엘라스틱서치 검색 : 텀 > 역색인 > 문서 ( 텀을 보고 역색인 에서 문서를 찾는 방식 )
엘라스틱서치 정렬, 집계 스크립트 작업 : 문서 > 필드내 텀 ( 문서를 보고 필드내 텀을 찾음 )
text, annotated_text 타입은 지원 X
정렬, 집계, 스크립트 작업 필요없는 필드는 doc_values 끌수 있음 ( "doc_values": false, 디폴트는 True )

(2-4) fielddata

text 필드는 정렬, 집계, 스크립트 작업시 fielddata 라는 캐시 이용
fielddata는 정렬, 집계 작업시 역색인 전체를 읽어 힙 메모리에 올림
OOM 문제를 발생 시킬수 있기에 fielddata 기본값은 false ( 활성화 시 fielddata: true )

요약

(2-5) _source

엘라스틱서치 원본 json 문서를 저장하는 메타테이터 필드
_source 필드는 역색인을 생성하지 않기에 검색 대상 안됨

_source 비활성화

_source 필드는 json 문서 통쨰로 담기에 디스크 많이 사용..

### _source 필드 데이터 저장하지 않도록 설정 ( 인덱스 생성시 mappings 필드에서 설정 해야됨 )
curl -XPUT "http://192.168.56.10:9200/no_source_test" -H "Content-Type: application/json" -d \
'{
  "mappings": {"_source": {"enabled": false}}
}'

### _source 필드 데이터 저장 비활성화 인덱스에 문서 색인
curl -XPUT "http://192.168.56.10:9200/no_source_test/_doc/1" -H "Content-Type: application/json" -d \
'{
  "title": "sy0218",
  "created": "2024-12-05"
'}

### 문서 확인
curl -XGET "http://192.168.56.10:9200/no_source_test/_doc/1?pretty"
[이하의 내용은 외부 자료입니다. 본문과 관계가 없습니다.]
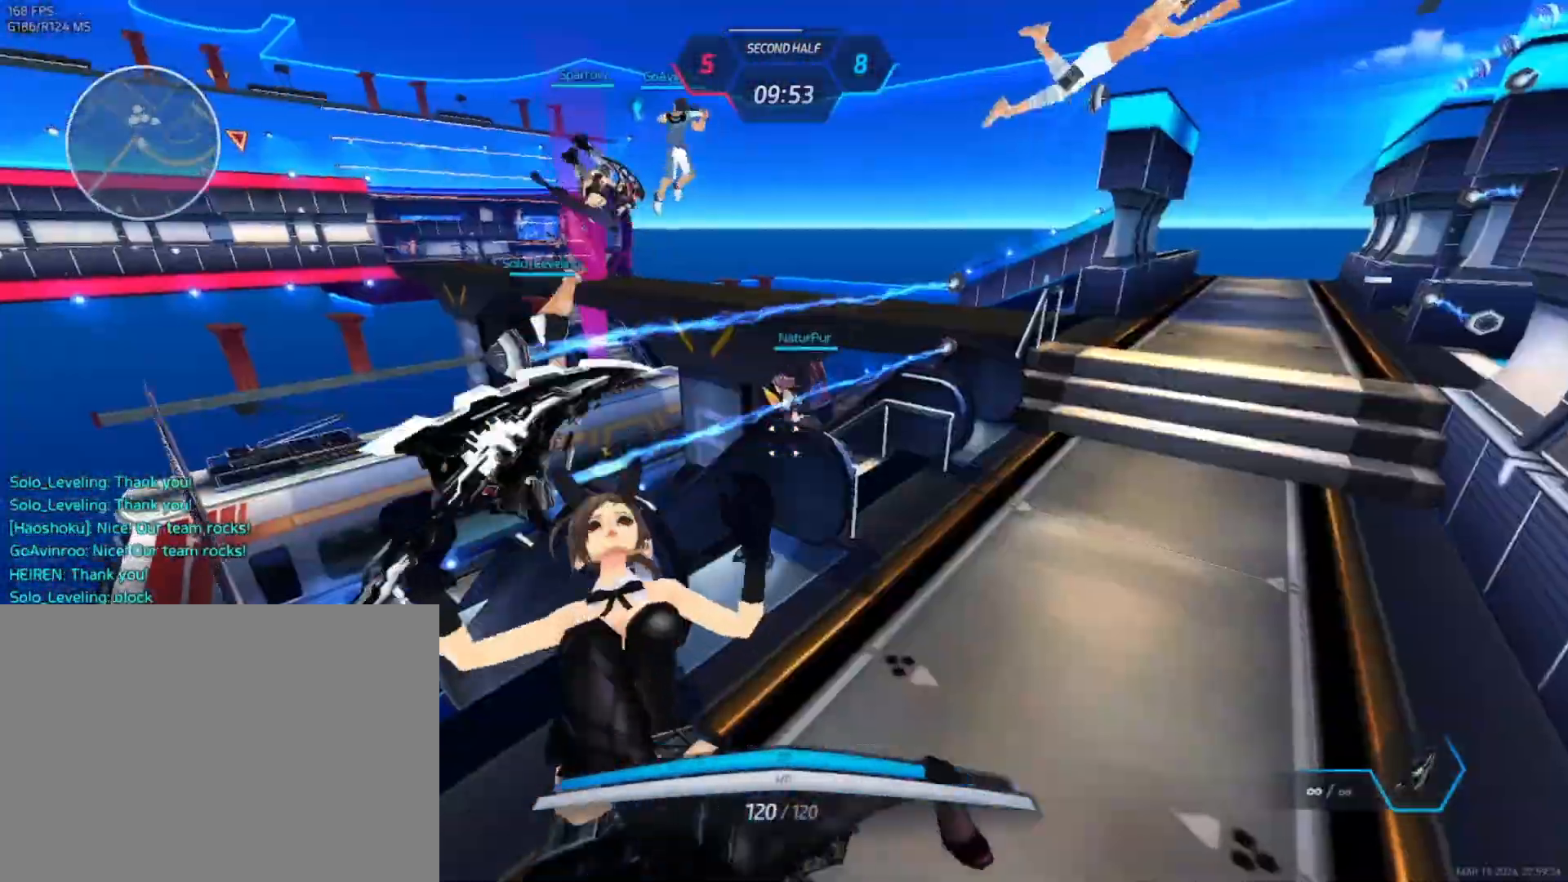
{"keys": ["a", "w"], "mouse": ["wheel"], "events": [[483, "mouse_wheel", "down"]]}
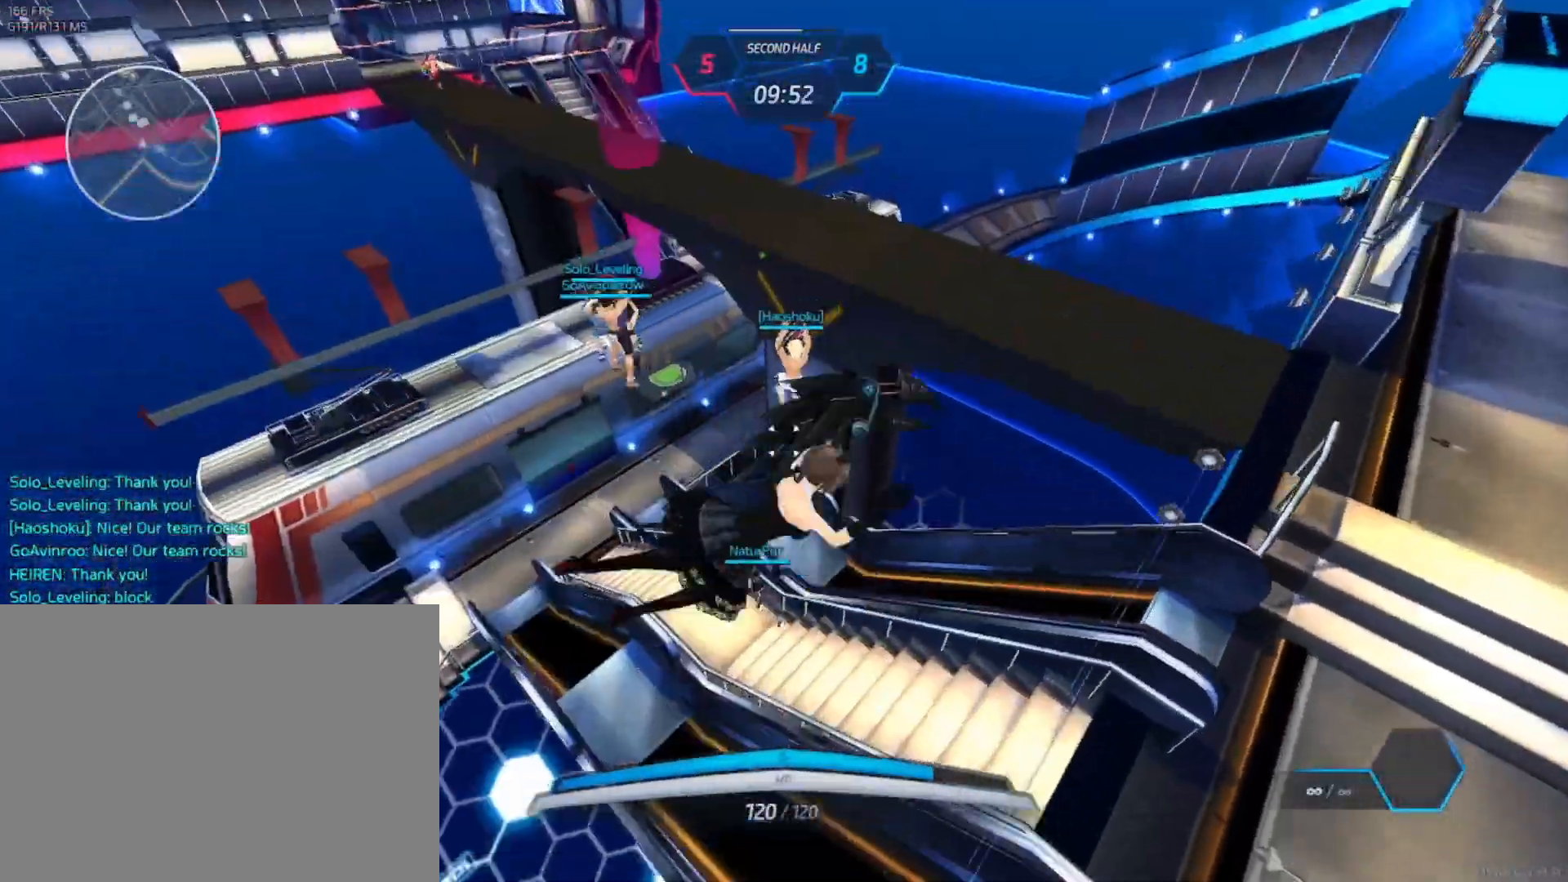
{"keys": ["a", "w"], "mouse": [], "events": [[117, "mouse_wheel", "up"]]}
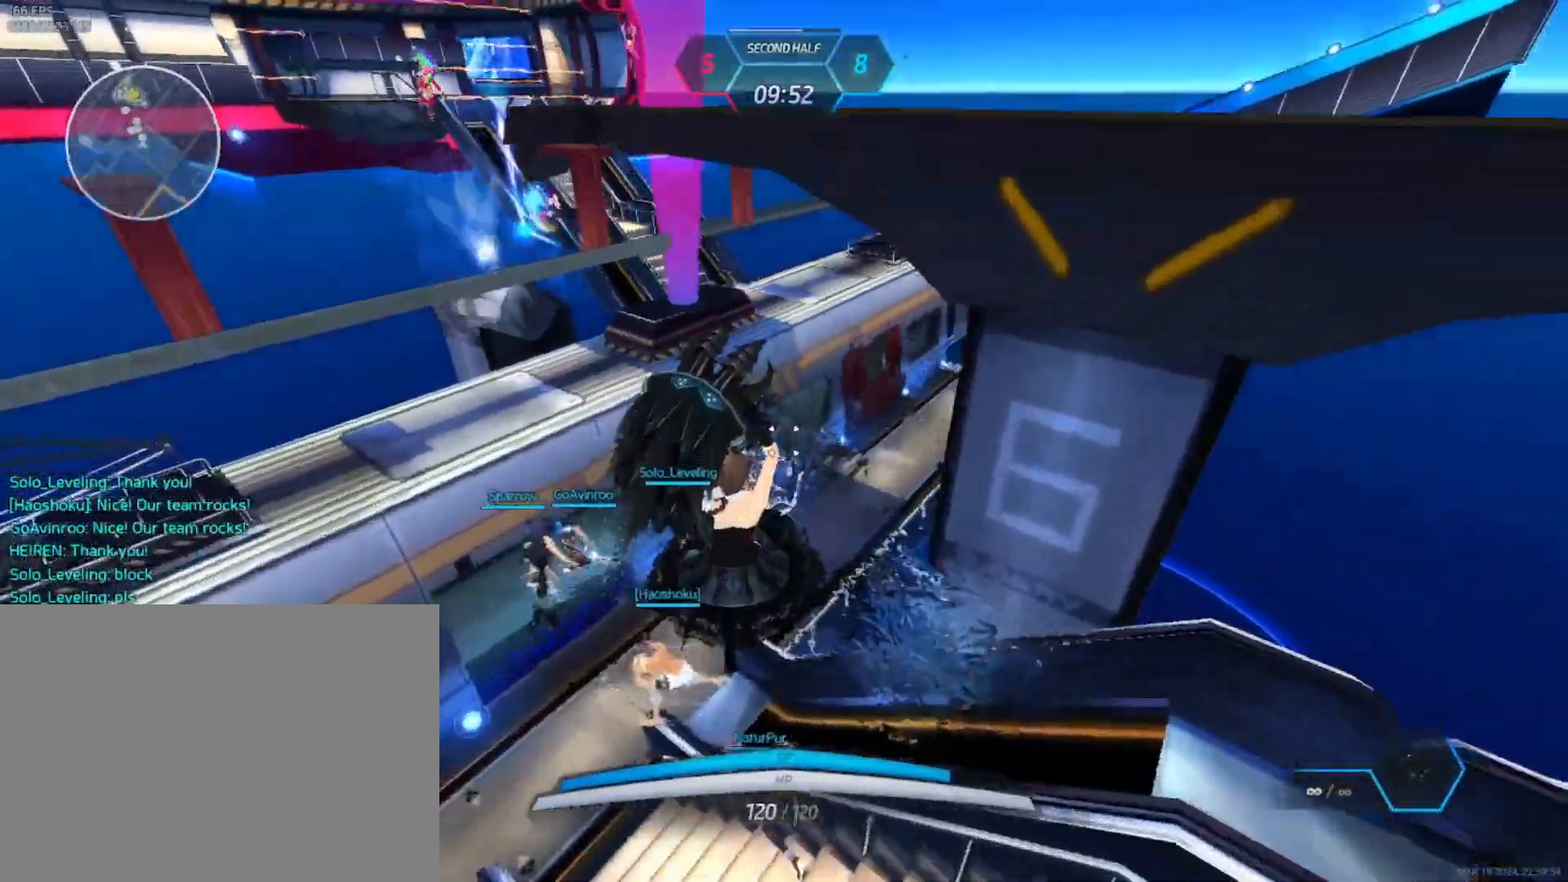
{"keys": ["w"], "mouse": ["right"], "events": [[67, "mouse_right", "down"], [100, "w", "up"], [483, "w", "down"], [500, "a", "up"]]}
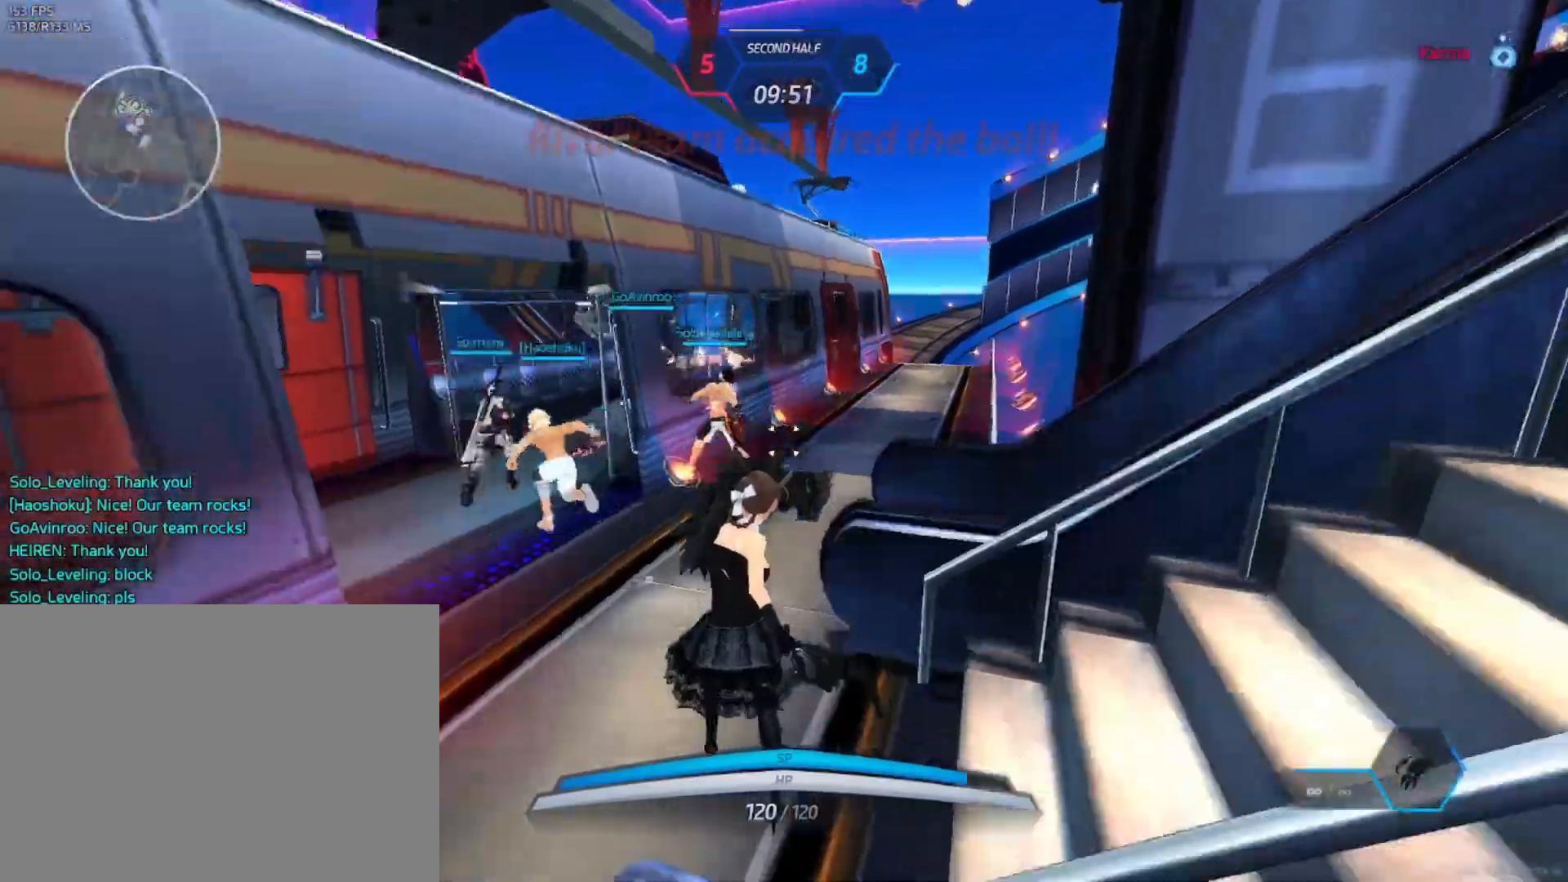
{"keys": ["d"], "mouse": [], "events": [[33, "d", "down"], [50, "w", "up"], [200, "d", "up"], [367, "d", "down"], [367, "mouse_right", "up"], [433, "e", "down"], [433, "space", "down"], [467, "e", "up"], [500, "space", "up"]]}
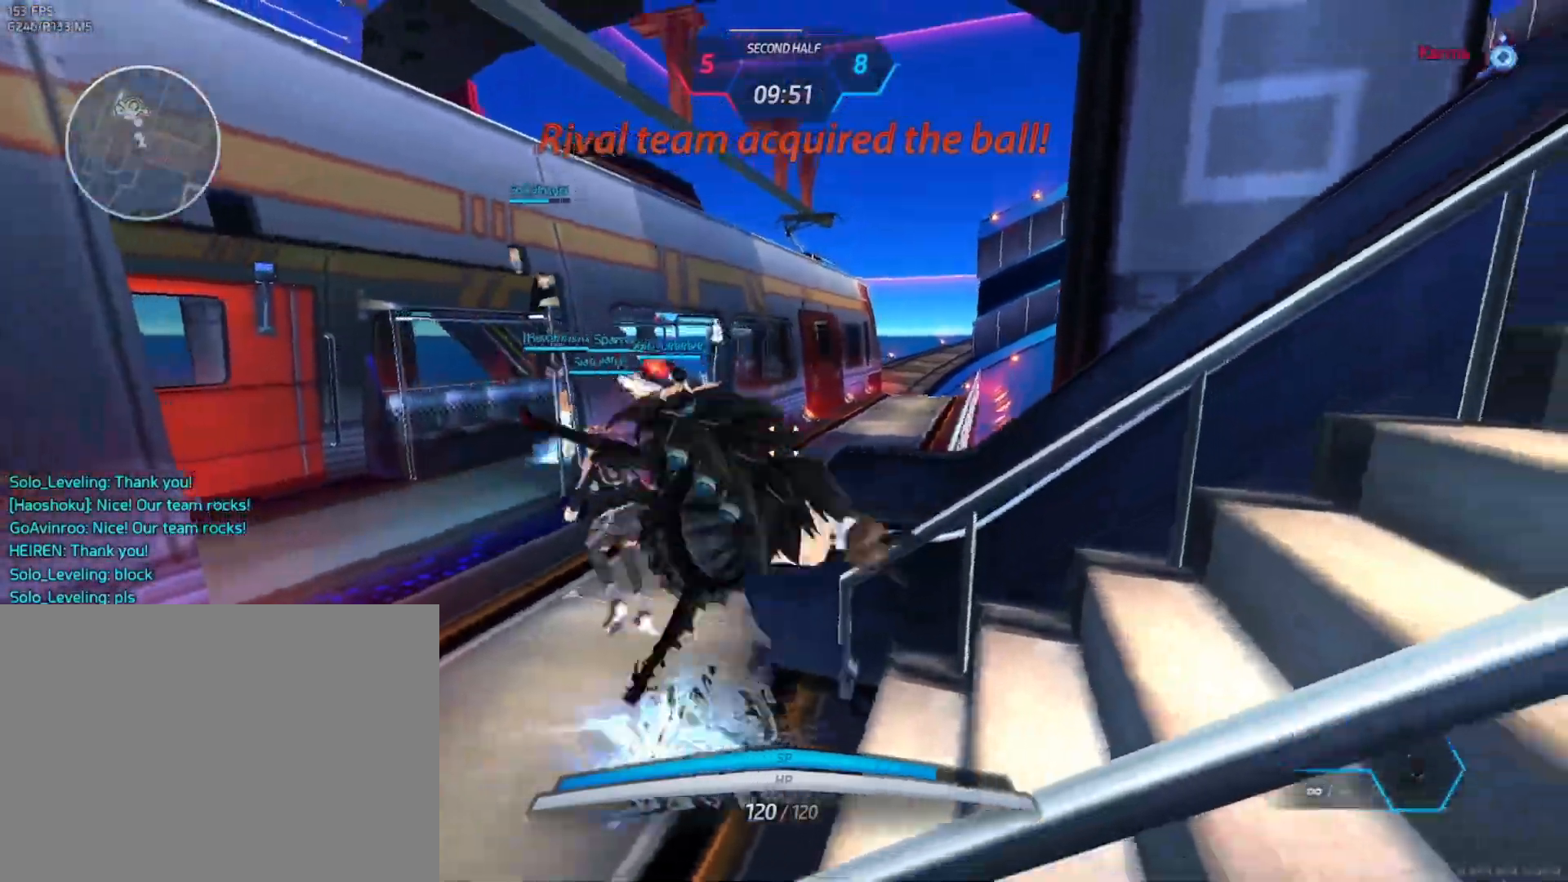
{"keys": ["d"], "mouse": [], "events": [[33, "s", "down"], [117, "space", "down"], [183, "s", "up"], [217, "space", "up"]]}
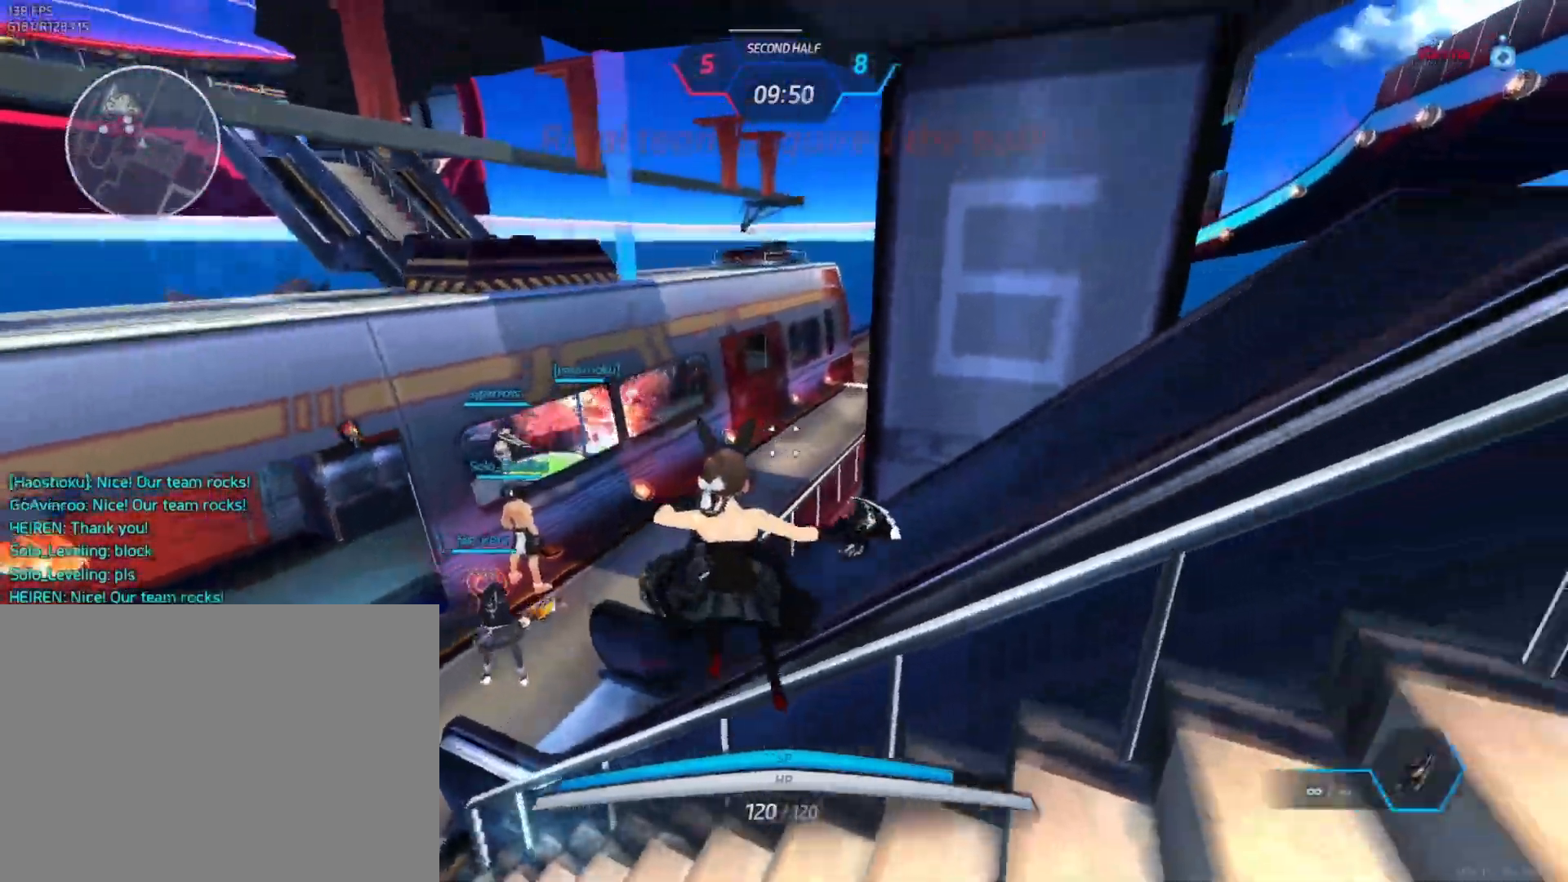
{"keys": ["s"], "mouse": ["right"], "events": [[83, "s", "down"], [233, "mouse_wheel", "down"], [333, "mouse_right", "down"], [350, "d", "up"], [400, "mouse_wheel", "up"]]}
_source 필드 비활성화 문서 확인 ( _source 필드가 조회되지 않는것을 확인 )

(1) _source 비활성화 단점

update 쿼리 사용 불가
reindex 사용 불가

인덱스 코덱 변경

성능 희생하더라도 디스크 공간 절약이 필요할시 _source 비활성화 보단 인덱스 데이터 압축률을 높이는 방법

### 인덱스 생성시 인덱스 데이터 압축률 높이는 방법 ( settings 필드에 지정 )
curl -XPUT "http://192.168.56.10:9200/codec_test" -H "Content-Type: application/json" -d \
'{
  "settings": {"index": {"codec": "best_compression"}}
}'

>>> 해당 설정은 동적 변경 불가능!!

synthetic source : _source 필드에 json 원문 저장 안함

_source 비활성화와 차이점은 _source 필드를 읽어야 하면 각 필드의 doc_values를 모아 _source 재조립해 동작
인덱스 모든 필드 doc_values를 사용하는 필드여야함
성능은 떨어지지만 인덱스 크기를 매우 줄여줌, _source 비활성화와 다르게 reindex 수행 가능

(2-6) index : 해당 필드 역색인 만들 것인지 지정 ( default : true )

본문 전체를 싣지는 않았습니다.